*TASK TO CARRY OUT:* Report every line in the items below that contains the word "decorative", copying each such line in full. Treat the match as case-sensitive.

*LISTED RECORDS:*
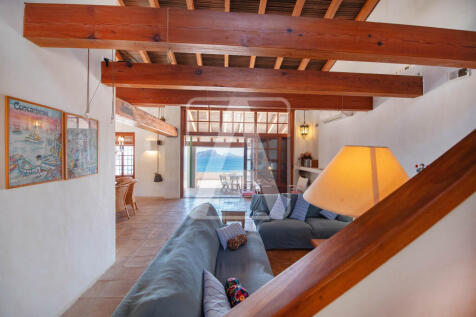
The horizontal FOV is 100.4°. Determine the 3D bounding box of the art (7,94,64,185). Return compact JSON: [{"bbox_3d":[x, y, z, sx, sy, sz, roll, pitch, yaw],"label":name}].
[{"bbox_3d":[-1.696,-0.116,1.691,0.026,0.683,0.496,1,1,-4],"label":"art"}]

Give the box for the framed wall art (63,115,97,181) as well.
[{"bbox_3d":[-1.735,-0.130,2.231,0.026,0.680,0.501,1,1,-4],"label":"framed wall art"}]

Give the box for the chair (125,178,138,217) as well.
[{"bbox_3d":[-3.023,1.039,5.445,0.560,0.880,0.560,1,1,-4],"label":"chair"}]

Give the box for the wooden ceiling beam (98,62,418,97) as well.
[{"bbox_3d":[0.467,-1.086,2.800,4.475,0.274,0.136,1,1,-4],"label":"wooden ceiling beam"}]

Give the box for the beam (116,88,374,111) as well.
[{"bbox_3d":[0.230,-1.097,3.745,4.800,0.274,0.136,1,1,-4],"label":"beam"}]

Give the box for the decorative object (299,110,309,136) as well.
[{"bbox_3d":[2.375,-1.226,7.052,0.270,0.957,0.270,1,1,-4],"label":"decorative object"}]

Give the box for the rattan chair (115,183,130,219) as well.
[{"bbox_3d":[-2.994,1.055,5.030,0.560,0.860,0.560,1,1,-4],"label":"rattan chair"}]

*ANSWER BOX:*
Give the box for the decorative object (299,110,309,136) as well.
[{"bbox_3d":[2.375,-1.226,7.052,0.270,0.957,0.270,1,1,-4],"label":"decorative object"}]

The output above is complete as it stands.